=== Section Start ===
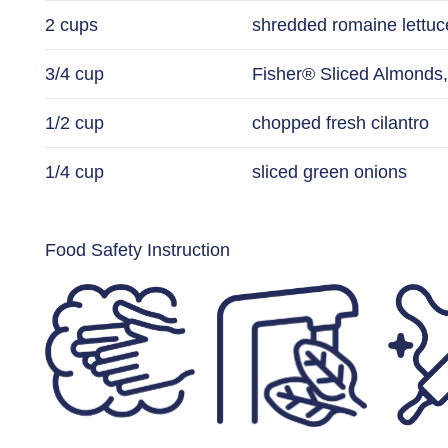
2 cups
shredded romaine lettuc
3/4 cup
Fisher® Sliced Almonds,
1/2 cup
chopped fresh cilantro
1/4 cup
sliced green onions
Food Safety Instruction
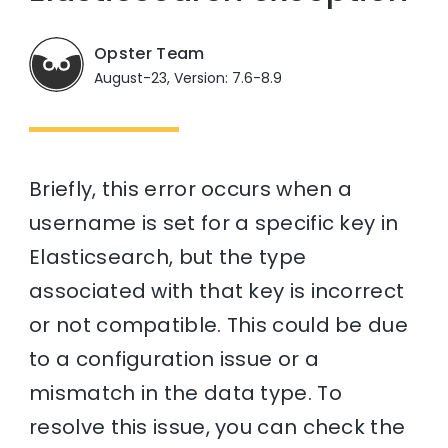
Opster Team
August-23, Version: 7.6-8.9
Briefly, this error occurs when a
username is set for a specific key in
Elasticsearch, but the type
associated with that key is incorrect
or not compatible. This could be due
to a configuration issue or a
mismatch in the data type. To
resolve this issue, you can check the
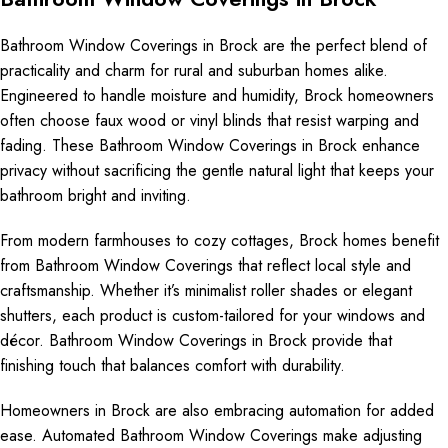
Bathroom Window Coverings in Brock are the perfect blend of
practicality and charm for rural and suburban homes alike.
Engineered to handle moisture and humidity, Brock homeowners
often choose faux wood or vinyl blinds that resist warping and
fading. These Bathroom Window Coverings in Brock enhance
privacy without sacrificing the gentle natural light that keeps your
bathroom bright and inviting.
From modern farmhouses to cozy cottages, Brock homes benefit
from Bathroom Window Coverings that reflect local style and
craftsmanship. Whether it’s minimalist roller shades or elegant
shutters, each product is custom-tailored for your windows and
décor. Bathroom Window Coverings in Brock provide that
finishing touch that balances comfort with durability.
Homeowners in Brock are also embracing automation for added
ease. Automated Bathroom Window Coverings make adjusting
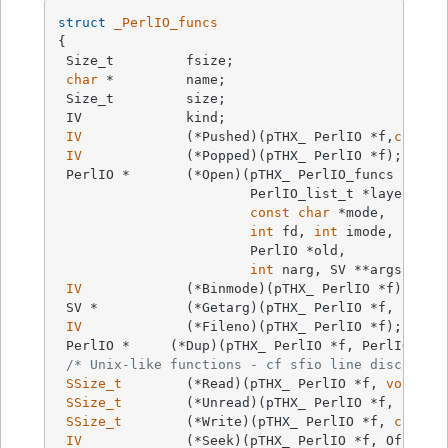
struct
_PerlIO_funcs
{

 Size_t		fsize;

char
 *		name;

 Size_t		size;

 IV		kind;

IV
		(*Pushed)(pTHX_ PerlIO *f,
const
IV
		(*Popped)(pTHX_ PerlIO *f);

 PerlIO *	(*Open)(pTHX_ PerlIO_funcs *tab,

			PerlIO_list_t *layers, IV n,

const
char
 *mode,

int
 fd, 
int
 imode, 
int
 pe
			PerlIO *old,

int
 narg, SV **args);

IV
		(*Binmode)(pTHX_ PerlIO *f);

 SV *		(*Getarg)(pTHX_ PerlIO *f, CLO
IV
		(*Fileno)(pTHX_ PerlIO *f);

 PerlIO *     (*Dup)(pTHX_ PerlIO *f, PerlIO *o,
/* Unix-like functions - cf sfio line disciplin
SSize_t
	(*Read)(pTHX_ PerlIO *f, 
void
 *v
SSize_t
	(*Unread)(pTHX_ PerlIO *f, 
const
SSize_t
	(*Write)(pTHX_ PerlIO *f, 
const
IV
		(*Seek)(pTHX_ PerlIO *f, Off_t o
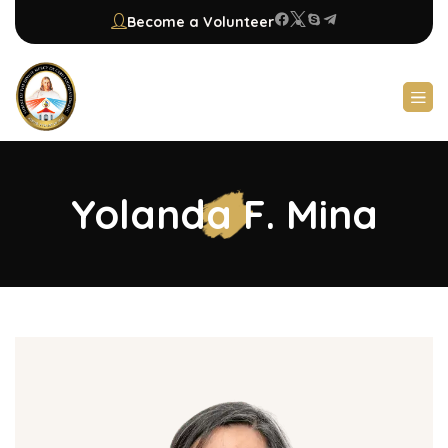
Become a Volunteer
Yolanda F. Mina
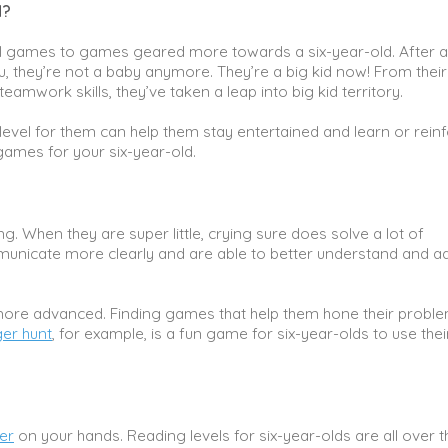
d?
l games to games geared more towards a six-year-old. After al
, they’re not a baby anymore. They’re a big kid now! From their
amwork skills, they’ve taken a leap into big kid territory.
level for them can help them stay entertained and learn or rein
 games for your six-year-old.
g. When they are super little, crying sure does solve a lot of
mmunicate more clearly and are able to better understand and a
g more advanced. Finding games that help them hone their probl
er hunt
, for example, is a fun game for six-year-olds to use thei
er
on your hands. Reading levels for six-year-olds are all over t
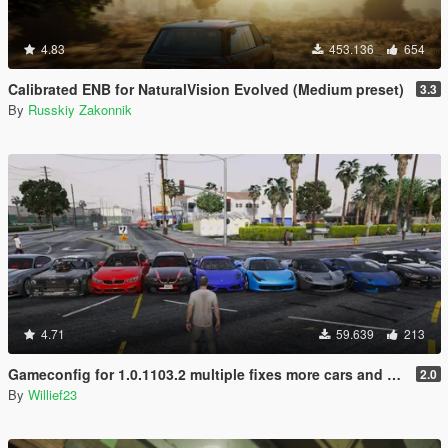
4.83
453.136
654
Calibrated ENB for NaturalVision Evolved (Medium preset)
3.3
By
Russkiy Zakonnik
4.71
59.639
213
Gameconfig for 1.0.1103.2 multiple fixes more cars and peds
2.0
By
Willief23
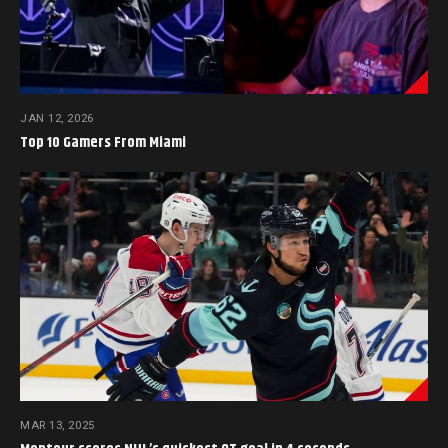
JAN 12, 2026
Top 10 Gamers From Miami
MAR 13, 2025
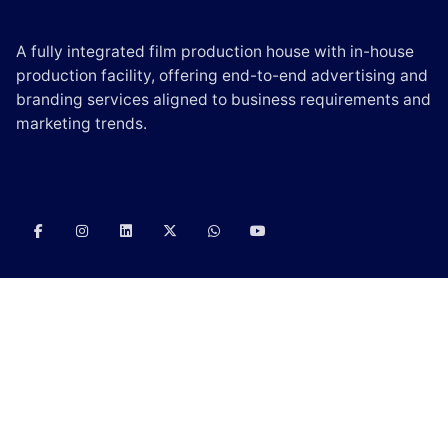
A fully integrated film production house with in-house
production facility, offering end-to-end advertising and
branding services aligned to business requirements and
marketing trends.
CONTACT US
E-mail:
info@scintilladigi.com
Phone:
(+91) – 90000 06330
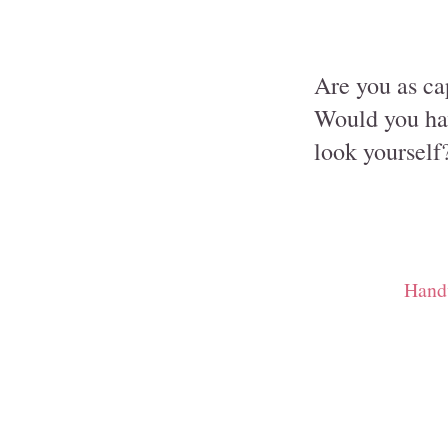
Are you as cap
Would you hav
look yourself
Hand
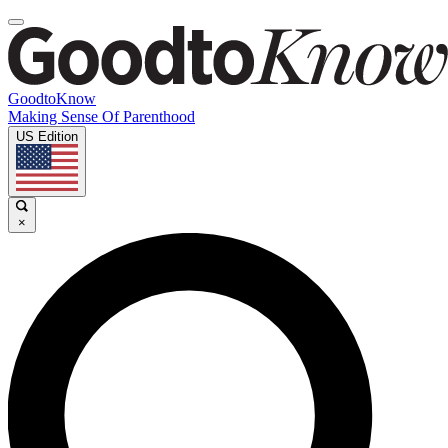
GoodtoKnow
Making Sense Of Parenthood
US Edition
×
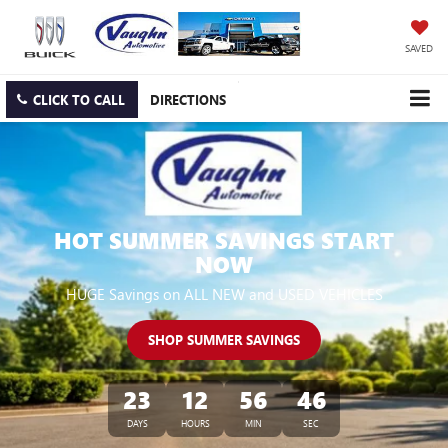
SAVED
CLICK TO CALL
DIRECTIONS
HOT SUMMER SAVINGS START
NOW
HUGE Savings on ALL NEW and USED VEHICLES
SHOP SUMMER SAVINGS
23
12
56
45
DAYS
HOURS
MIN
SEC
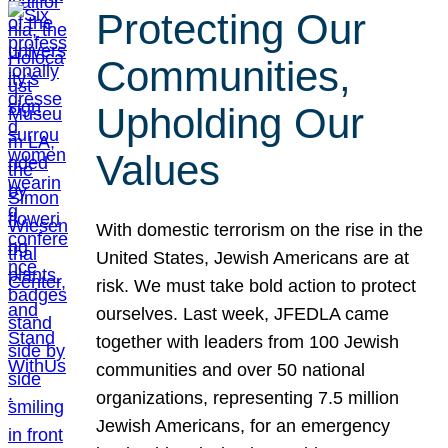
Protecting Our
Communities,
Upholding Our
Values
With domestic terrorism on the rise in the
United States, Jewish Americans are at
risk. We must take bold action to protect
ourselves. Last week, JFEDLA came
together with leaders from 100 Jewish
communities and over 50 national
organizations, representing 7.5 million
Jewish Americans, for an emergency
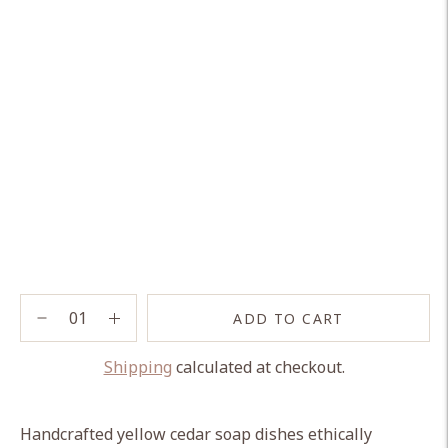
ADD TO CART
Shipping
calculated at checkout.
Adding
product
Handcrafted yellow cedar soap dishes ethically
to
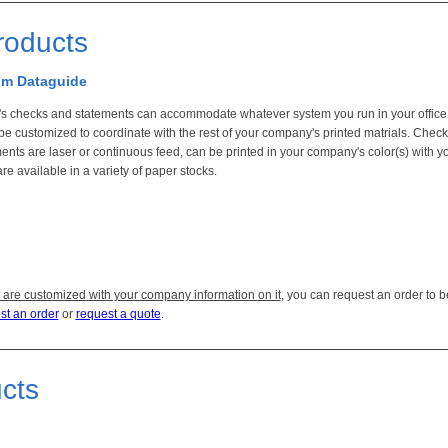
roducts
rom Dataguide
s checks and statements can accommodate whatever system you run in your office.
be customized to coordinate with the rest of your company's printed matrials. Chec
ents are laser or continuous feed, can be printed in your company's color(s) with y
re available in a variety of paper stocks.
 are customized with your company information on it
, you can request an order to b
st an order
or
request a quote
.
ucts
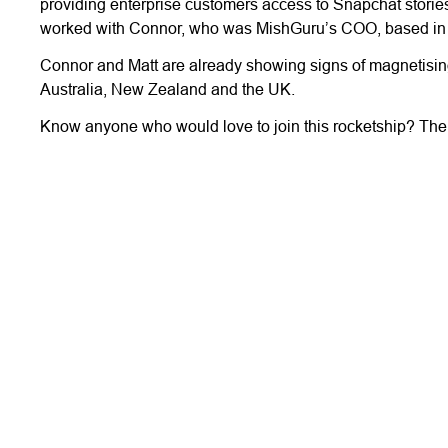
providing enterprise customers access to Snapchat storie
worked with Connor, who was MishGuru’s COO, based in
Connor and Matt are already showing signs of magnetising 
Australia, New Zealand and the UK.
Know anyone who would love to join this rocketship? The T
More Stories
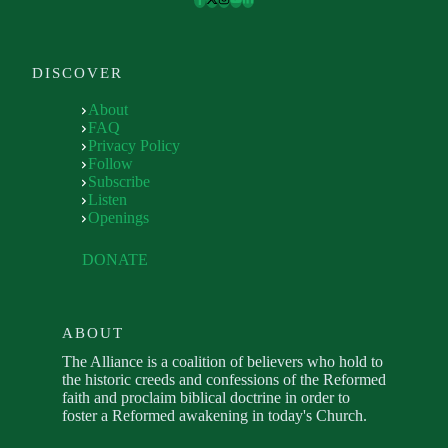
DISCOVER
About
FAQ
Privacy Policy
Follow
Subscribe
Listen
Openings
DONATE
ABOUT
The Alliance is a coalition of believers who hold to
the historic creeds and confessions of the Reformed
faith and proclaim biblical doctrine in order to
foster a Reformed awakening in today's Church.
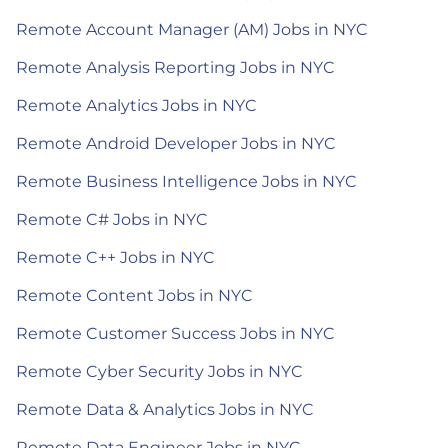
Remote Account Manager (AM) Jobs in NYC
Remote Analysis Reporting Jobs in NYC
Remote Analytics Jobs in NYC
Remote Android Developer Jobs in NYC
Remote Business Intelligence Jobs in NYC
Remote C# Jobs in NYC
Remote C++ Jobs in NYC
Remote Content Jobs in NYC
Remote Customer Success Jobs in NYC
Remote Cyber Security Jobs in NYC
Remote Data & Analytics Jobs in NYC
Remote Data Engineer Jobs in NYC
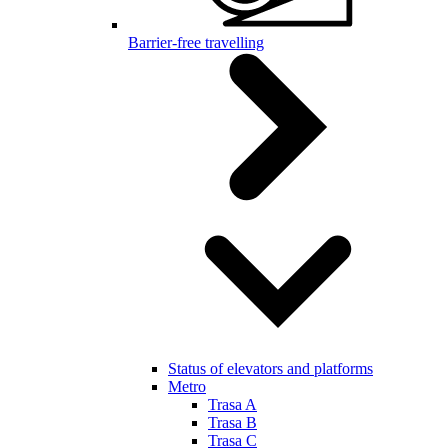
Barrier-free travelling
Status of elevators and platforms
Metro
Trasa A
Trasa B
Trasa C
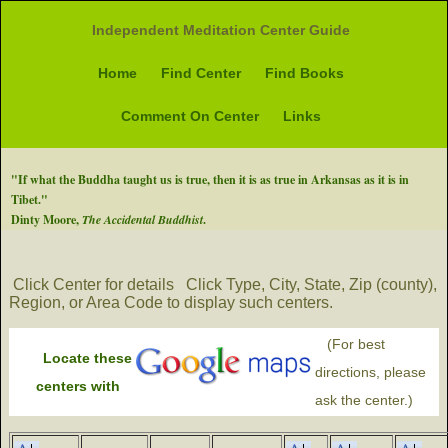
Independent Meditation Center Guide
Home
Find Center
Find Books
Comment On Center
Links
"If what the Buddha taught us is true, then it is as true in Arkansas as it is in
Tibet."
Dinty Moore,
The Accidental Buddhist
.
Click Center for details
Click Type, City, State, Zip (county),
Region, or Area Code to display such centers.
(For best
Locate these
directions, please
centers with
ask the center.)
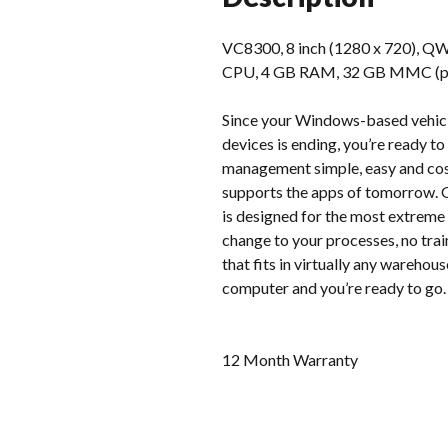
VC8300, 8 inch (1280 x 720), QW
CPU, 4 GB RAM, 32 GB MMC (pSLC)
Since your Windows-based vehicl
devices is ending, you’re ready 
management simple, easy and cost
supports the apps of tomorrow. G
is designed for the most extreme 
change to your processes, no tra
that fits in virtually any warehou
computer and you’re ready to go.
12 Month Warranty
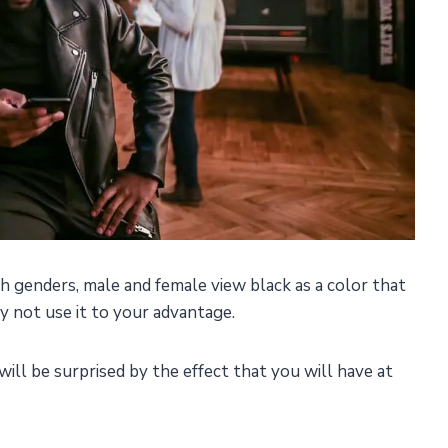
h genders, male and female view black as a color that
y not use it to your advantage.
will be surprised by the effect that you will have at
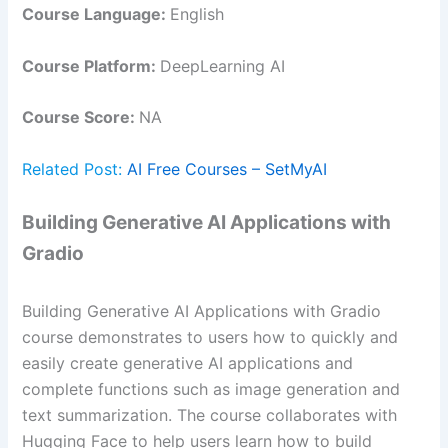
Course Language:
English
Course Platform:
DeepLearning AI
Course Score:
NA
Related Post:
AI Free Courses – SetMyAI
Building Generative AI Applications with
Gradio
Building Generative AI Applications with Gradio
course demonstrates to users how to quickly and
easily create generative AI applications and
complete functions such as image generation and
text summarization. The course collaborates with
Hugging Face to help users learn how to build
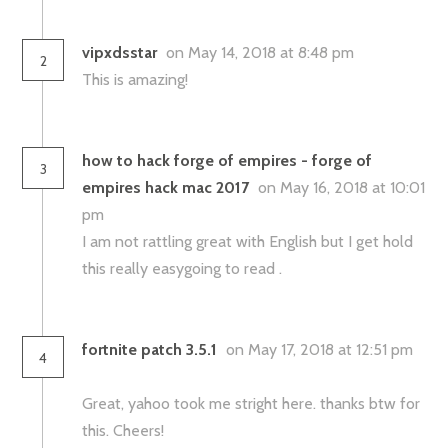
vipxdsstar
on May 14, 2018 at 8:48 pm
2
This is amazing!
how to hack forge of empires - forge of
3
empires hack mac 2017
on May 16, 2018 at 10:01
pm
I am not rattling great with English but I get hold
this really easygoing to read .
fortnite patch 3.5.1
on May 17, 2018 at 12:51 pm
4
Great, yahoo took me stright here. thanks btw for
this. Cheers!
=== Section End ===
• ACTIVITY
All lines above that hold the string "their" should be copied.

• RESPONSE BELOW
, they’re not a baby anymore. They’re a big kid now! From their
g more advanced. Finding games that help them hone their probl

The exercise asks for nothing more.